Ma così, conclusa questa vacanza, avrete percorso in anticipo sui tempi quella linea d’ombra che porta le giovani generazioni a odiare di un rigore omicida, à la Sant-Just, i propri genitori, e rammentare come una madeleine perduta la frittura di calamari di vostra nonna.

6 Responses to Vacanze terapeutiche per bambini ipocondriaci e con problemi di socialità

  1. giuseppe panella il 11 luglio 2007 alle 17:56

    veramente notevole e direi soffusa di nostalgia alla rovescia questa ipo-narrazione del bravo Raimo!

  2. cappuccetto rosso il 11 luglio 2007 alle 21:22

    a me mi piaceva tanto andare in vacanza dalla zia,
    mi lasciava giocare ed era sempre gentile con me….
    voglio andare ancora dalla zia Riccarda!

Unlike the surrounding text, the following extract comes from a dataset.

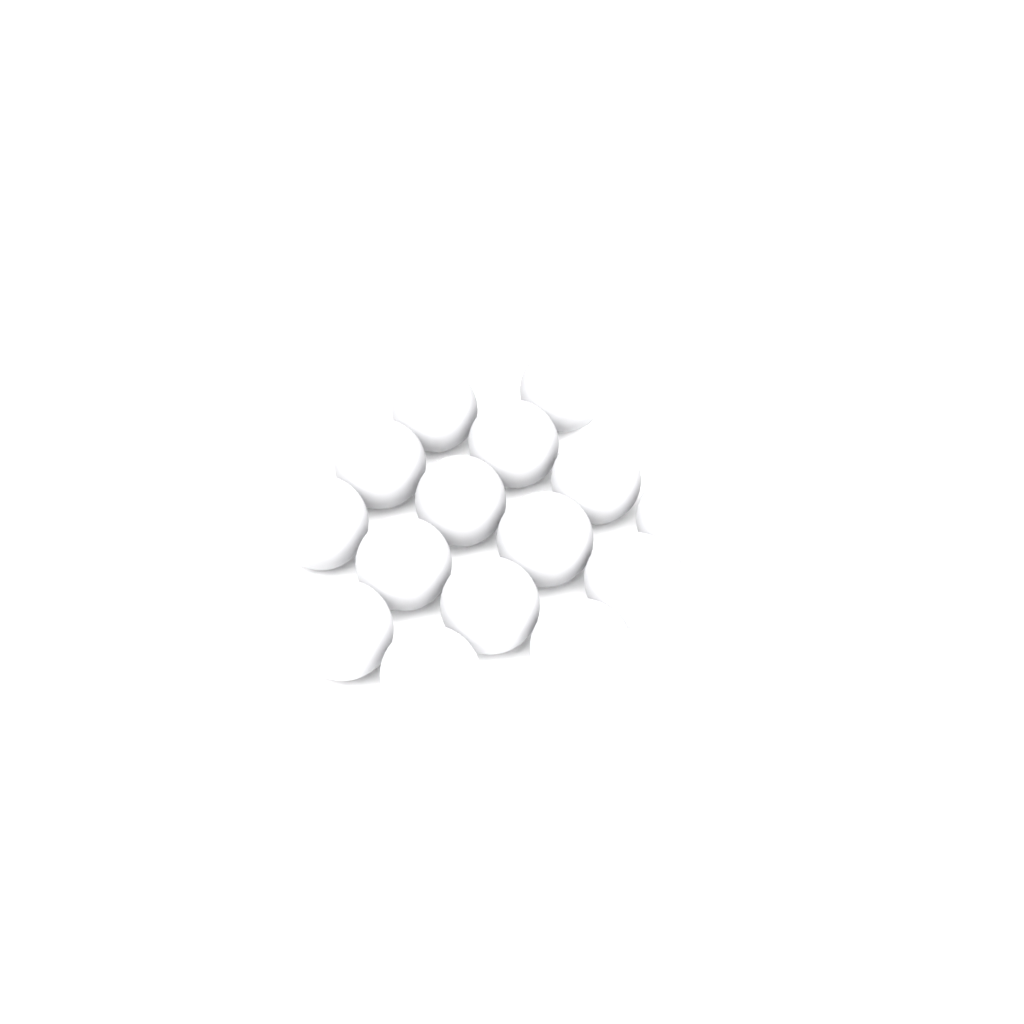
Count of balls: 15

  3. ilse il 12 luglio 2007 alle 09:17

    bellissimo!!!!!!

  4. Gaja il 12 luglio 2007 alle 11:27

    christian, ti leggo *sempre* e sempre con interesse. complimenti per questo pezzo e per tutte le altre volte che non ho lasciato un commento (ma sai bene cosa io pensi di te e della tua scrittura). abbracci.

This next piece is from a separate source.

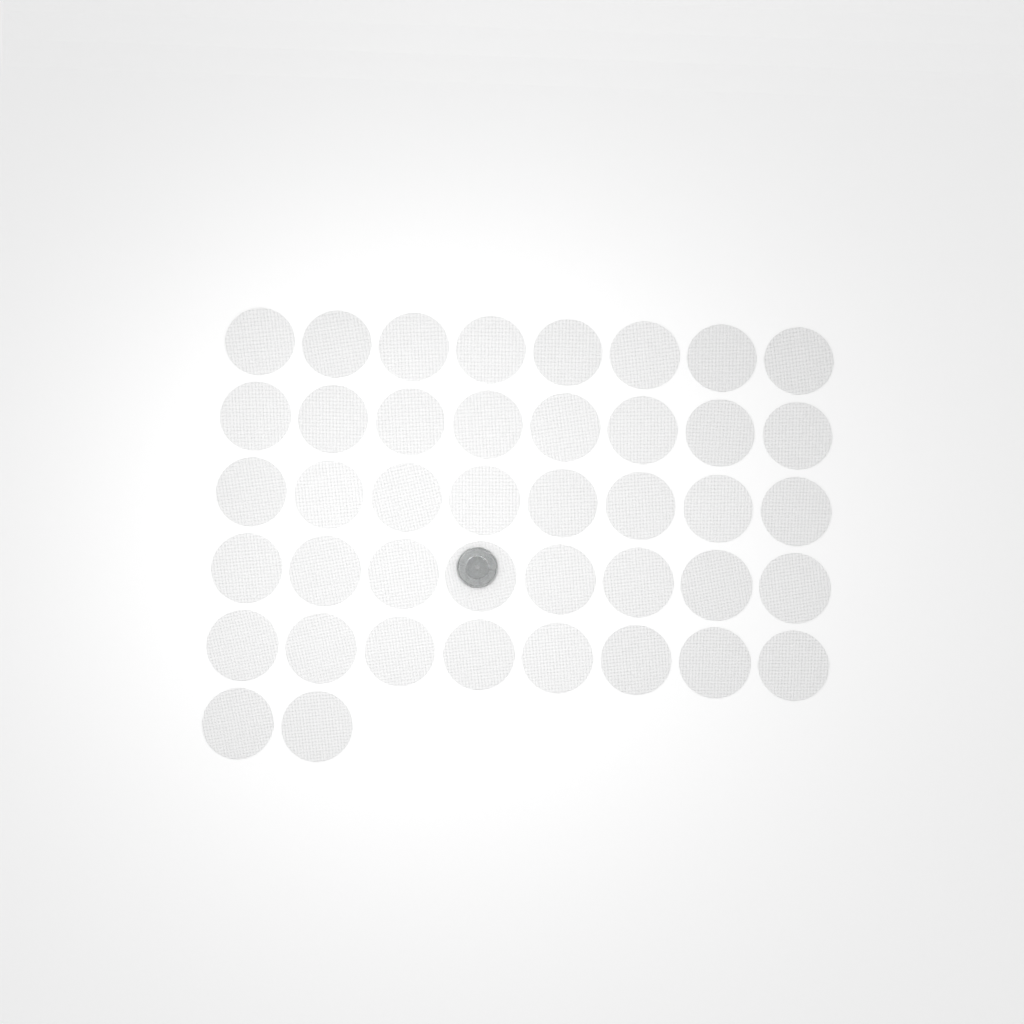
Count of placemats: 42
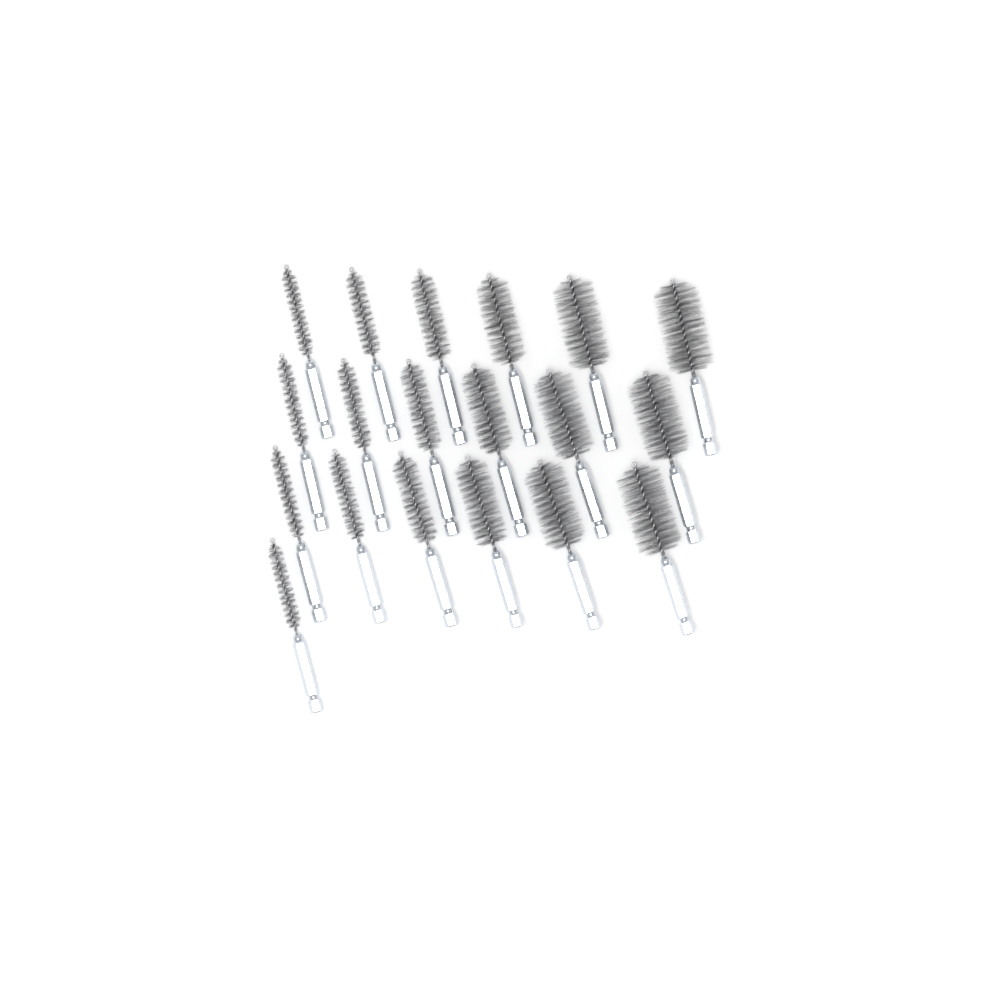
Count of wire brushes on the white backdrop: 19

  5. luigi il 12 luglio 2007 alle 14:59

    a marina di lesina ci ho fatto il bagno sabato scorso (lido cormoran), e mi ci sono sposato un mese e mezzo fa (ristorante la palazzina).
    oggi le fogne sono arrivate, le zanzare persistono, sebbene con minor arroganza, il mare è azzurro. ma la villeggiatura è complicata da una nuova iattura: molte case sono state costruite su terreno friabile…
    affrettatevi a visitare la zona, comunque, perché tra un secolo non esisterà più, adriatico e sabbia l’avranno mangiata.
    a proposito di mangiare, non perdetevi l’anguilla alla brace.
    grazie christian, ciao a tutti.
    luigi
    ps: io bolognese, mia moglie lesinese.

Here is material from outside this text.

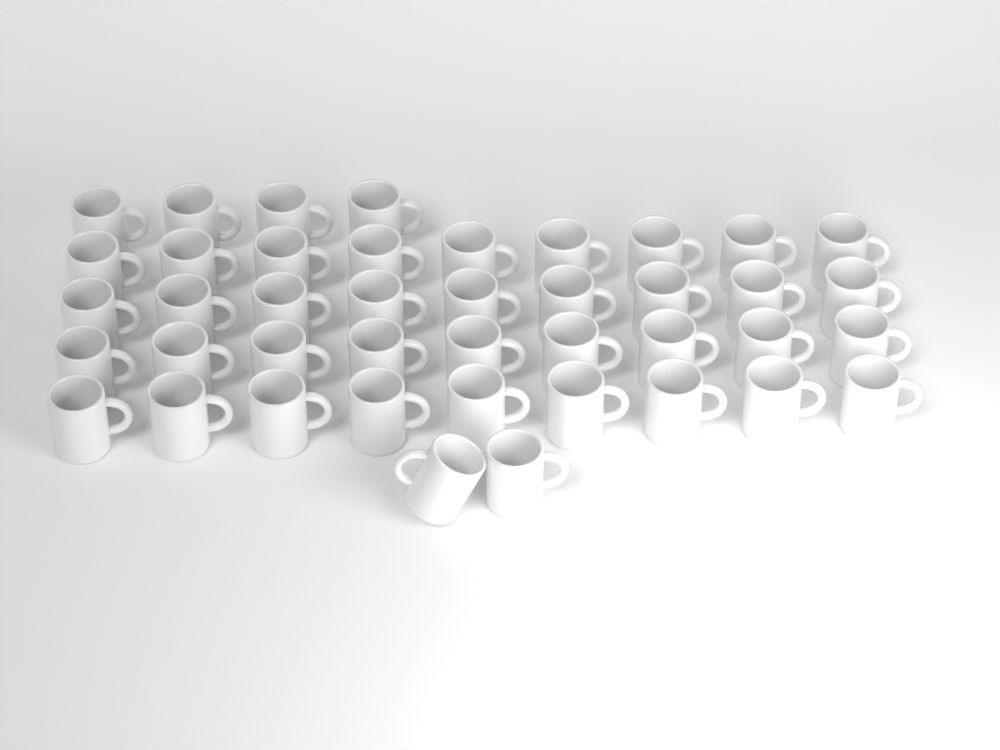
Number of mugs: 42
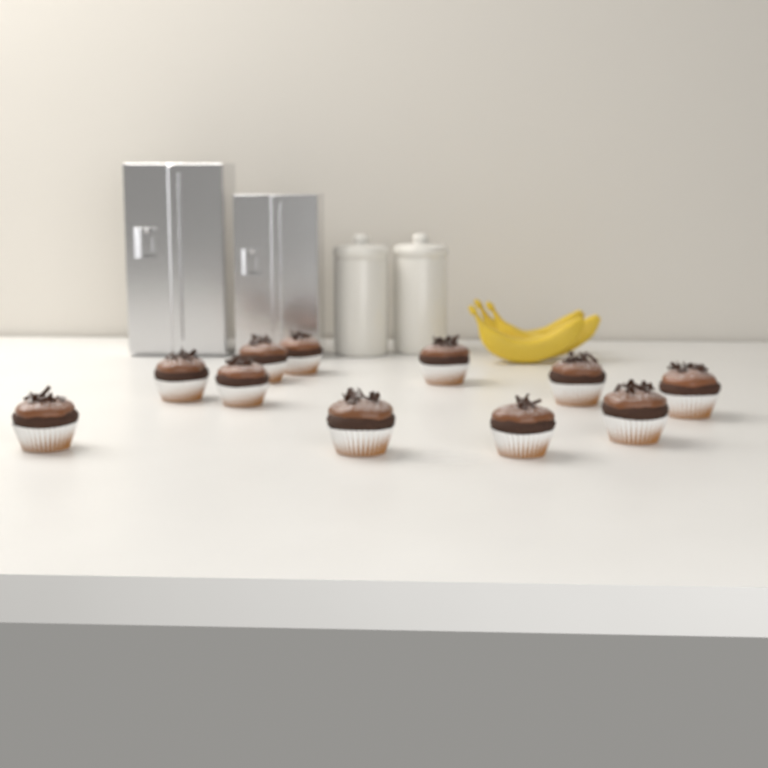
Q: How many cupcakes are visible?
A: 11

  6. vincenzo il 14 luglio 2007 alle 17:46

    Il racconto di Christian Raimo sulla ricerca della distanza minima da terra per buttarsi giù nel vuoto e farla finita con pessotto che ha alzato i limiti dell’immaginabile come un campione di salto con l’asta all’inverso forse ci ha salvato la vita.
    Volevo scriverlo allora. Lo faccio adesso.
    Scusate e ciao a tutti gli scrittori di questo sito.